== The data ==
━━━━━━━━━━━━━━━━
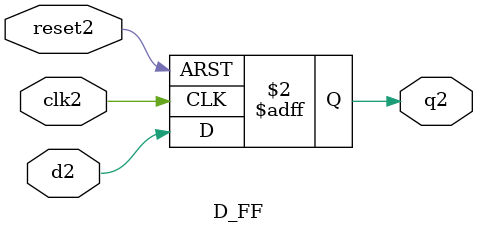
<source format=v>
module ripple_carry_counter(q,clk,reset);

output [3:0] q;
input clk,reset;

T_FF tff0(q[0],clk,reset);
T_FF tff1(q[1],q[0],reset);
T_FF tff2(q[2],q[1],reset);
T_FF tff3(q[3],q[2],reset);

endmodule


module T_FF(q1,clk1,reset1);

output q1;
input clk1,reset1;
wire d1;
D_FF dff0(q1,d1,clk1,reset1);
not n1(d1,q1);

endmodule

module D_FF(q2,d2,clk2,reset2);

output q2;
input d2,clk2,reset2;
reg q2;
always @(posedge reset2 or negedge clk2)
    if(reset2)
        q2<=1'b0;
    else 
        q2<=d2;

endmodule







</source>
━━━━━━━━━━━━━━━━
== Required action ==
Would you give the material back exactly, minus the pictures?

== Response to this exercise ==
<source format=v>
module ripple_carry_counter(q,clk,reset);

output [3:0] q;
input clk,reset;

T_FF tff0(q[0],clk,reset);
T_FF tff1(q[1],q[0],reset);
T_FF tff2(q[2],q[1],reset);
T_FF tff3(q[3],q[2],reset);

endmodule


module T_FF(q1,clk1,reset1);

output q1;
input clk1,reset1;
wire d1;
D_FF dff0(q1,d1,clk1,reset1);
not n1(d1,q1);

endmodule

module D_FF(q2,d2,clk2,reset2);

output q2;
input d2,clk2,reset2;
reg q2;
always @(posedge reset2 or negedge clk2)
    if(reset2)
        q2<=1'b0;
    else 
        q2<=d2;

endmodule







</source>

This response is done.